**WORK REQUEST**
From the listing below, extract each line containing the string "Everything".
==============================
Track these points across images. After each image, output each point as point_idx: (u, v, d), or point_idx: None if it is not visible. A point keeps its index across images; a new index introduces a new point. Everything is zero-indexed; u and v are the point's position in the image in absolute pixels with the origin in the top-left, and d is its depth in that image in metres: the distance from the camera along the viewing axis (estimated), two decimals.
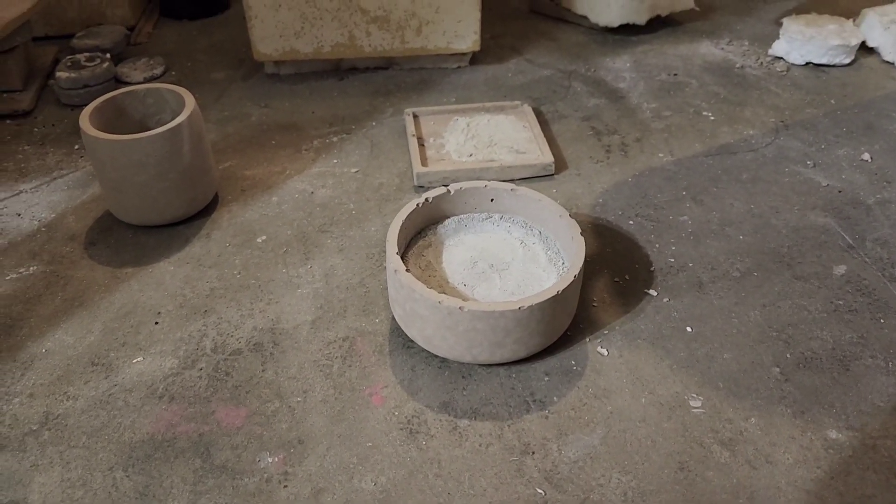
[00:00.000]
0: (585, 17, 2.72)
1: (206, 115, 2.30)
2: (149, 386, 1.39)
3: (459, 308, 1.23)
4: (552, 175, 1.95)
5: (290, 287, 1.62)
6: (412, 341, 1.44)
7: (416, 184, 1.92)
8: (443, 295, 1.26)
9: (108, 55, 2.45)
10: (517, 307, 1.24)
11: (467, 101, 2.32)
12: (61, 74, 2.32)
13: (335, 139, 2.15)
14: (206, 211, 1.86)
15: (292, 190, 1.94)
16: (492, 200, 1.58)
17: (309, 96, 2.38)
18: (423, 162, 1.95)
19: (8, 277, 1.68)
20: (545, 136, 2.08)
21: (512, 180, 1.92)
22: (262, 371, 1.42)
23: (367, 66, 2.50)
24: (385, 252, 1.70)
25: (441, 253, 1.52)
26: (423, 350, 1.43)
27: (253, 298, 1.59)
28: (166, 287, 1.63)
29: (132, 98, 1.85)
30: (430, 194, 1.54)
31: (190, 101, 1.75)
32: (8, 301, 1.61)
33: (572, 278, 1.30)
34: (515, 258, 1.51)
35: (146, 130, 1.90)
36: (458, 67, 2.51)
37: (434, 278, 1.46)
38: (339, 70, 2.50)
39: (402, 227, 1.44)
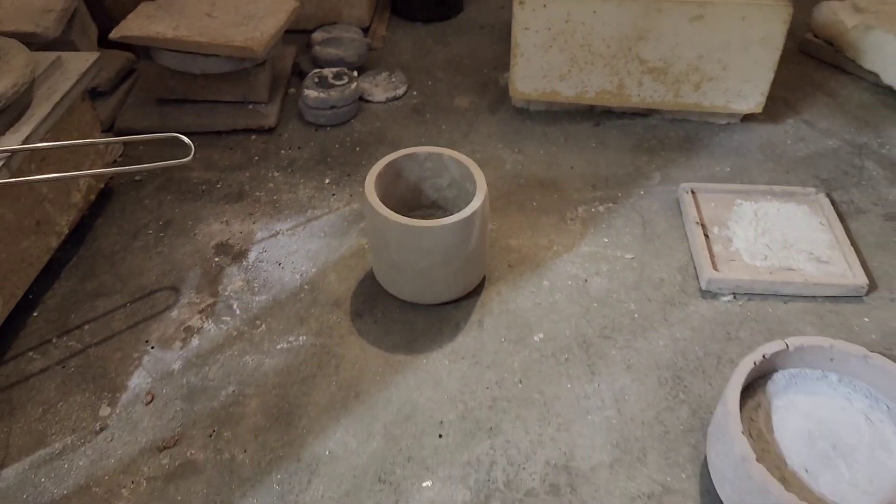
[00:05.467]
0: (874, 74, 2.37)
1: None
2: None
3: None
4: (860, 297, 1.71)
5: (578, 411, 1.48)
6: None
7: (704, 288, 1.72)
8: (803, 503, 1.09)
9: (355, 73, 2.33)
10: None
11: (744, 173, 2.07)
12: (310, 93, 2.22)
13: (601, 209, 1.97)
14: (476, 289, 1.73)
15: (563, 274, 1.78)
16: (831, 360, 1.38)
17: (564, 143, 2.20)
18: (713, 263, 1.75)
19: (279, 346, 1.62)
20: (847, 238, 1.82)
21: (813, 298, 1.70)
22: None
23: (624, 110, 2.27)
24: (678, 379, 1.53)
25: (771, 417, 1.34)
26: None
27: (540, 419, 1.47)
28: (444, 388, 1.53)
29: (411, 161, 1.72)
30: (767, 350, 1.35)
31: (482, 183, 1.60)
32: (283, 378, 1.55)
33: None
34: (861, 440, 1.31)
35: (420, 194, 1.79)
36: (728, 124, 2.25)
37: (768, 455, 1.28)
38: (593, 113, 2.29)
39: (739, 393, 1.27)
==============================
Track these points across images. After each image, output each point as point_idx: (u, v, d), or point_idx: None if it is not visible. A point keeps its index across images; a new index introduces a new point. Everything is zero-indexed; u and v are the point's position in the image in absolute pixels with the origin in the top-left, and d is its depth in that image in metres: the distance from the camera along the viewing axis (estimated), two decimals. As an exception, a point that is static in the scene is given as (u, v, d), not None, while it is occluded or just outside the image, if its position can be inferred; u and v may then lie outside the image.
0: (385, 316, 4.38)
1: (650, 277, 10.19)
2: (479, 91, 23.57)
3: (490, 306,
==============================
**WRITTEN SOLUTION**
Track these points across images. After each image, output each point as point_idx: (u, v, d), or point_idx: None if it is not visible. A point keeps its index across images; a new index introduces a new point. Everything is zero-indexed; u and v are the point's position in the image in absolute pixels with the origin in the top-left, and d is its depth in that image in metres: the distance from the camera along the viewing axis (estimated), two decimals.
Track these points across images. After each image, output each point as point_idx: (u, v, d), or point_idx: None if it is not visible. A point keeps its index across images; a new index introduces a new point. Everything is zero-indexed; u and v are the point's position in the image in absolute pixels with the origin in the top-left, and d is its depth in that image in metres: the distance from the camera along the viewing axis (estimated), two decimals. As an exception, a point that is static in the scene is given as (u, v, d), not None, while it is occluded or just outside the image, if its position can be inferred; u and v may then lie outside the image.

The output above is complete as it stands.